Appearance
Incidents
Track and manage incidents in your system.
What is an Incident?
An incident is any event that disrupts normal service operation. In Uptinio, incidents can be triggered by:
- Monitors: When a monitored endpoint fails health checks
- Servers: When server metrics exceed thresholds or the server becomes unreachable
Types of Incidents
Monitor Incidents
- HTTP/HTTPS Failures: When a website or API endpoint is unreachable or returns error responses
- SSL Certificate Issues: When SSL certificates are invalid or about to expire
- Domain Expiry: When monitored domains are approaching expiration dates
- Keyword Monitoring: When expected content is missing from responses
- TCP Port Issues: When monitored ports become unreachable
- Ping Failures: When basic connectivity checks fail
Server Incidents
- Server Downtime: When the server becomes unreachable or stops sending metrics
- Resource Thresholds:
- CPU usage exceeds configured threshold
- Memory (RAM) usage exceeds configured threshold
- Disk space usage exceeds configured threshold
- Network traffic (in/out) exceeds configured thresholds
Managing Incidents
Incident Lifecycle
- Detection: System automatically detects issues based on configured thresholds
- Creation: Incident is created with initial status and details
- Notification: Configured integrations are notified (email, Slack, webhooks)

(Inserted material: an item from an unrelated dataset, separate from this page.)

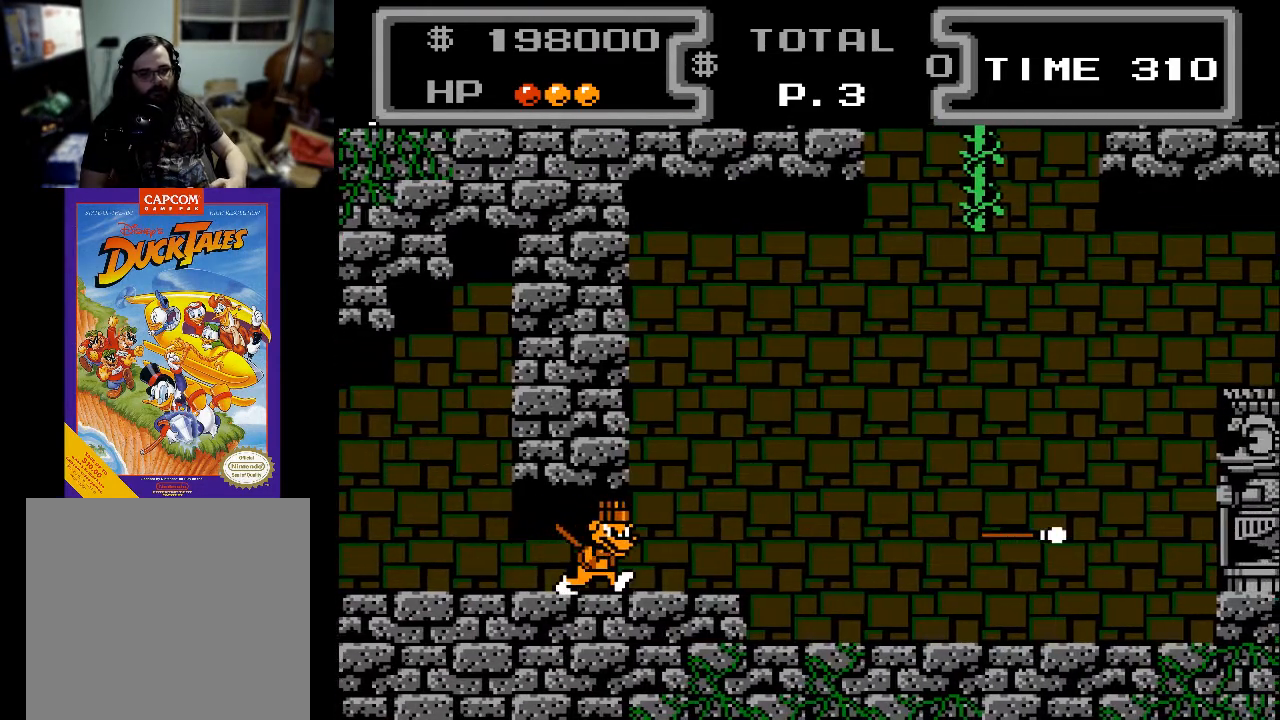
{"buttons": ["X", "DPAD_DOWN", "DPAD_RIGHT"], "events": [[33, "A", "down"], [133, "DPAD_LEFT", "down"], [300, "A", "up"], [400, "DPAD_LEFT", "up"], [500, "DPAD_RIGHT", "down"]]}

- Investigation: Team investigates and updates incident status
- Resolution: Issue is resolved and incident is marked as resolved
- Post-mortem: Review incident details to identify areas for improvement and prevent similar issues in the future
Incident Statuses
- Ongoing: Active incident being investigated
- Resolved: Issue has been fixed
Best Practices
- Configure appropriate alert thresholds to prevent alert fatigue
- Set up multiple notification channels for critical incidents
- Document incident response procedures
- Review incident patterns to identify recurring issues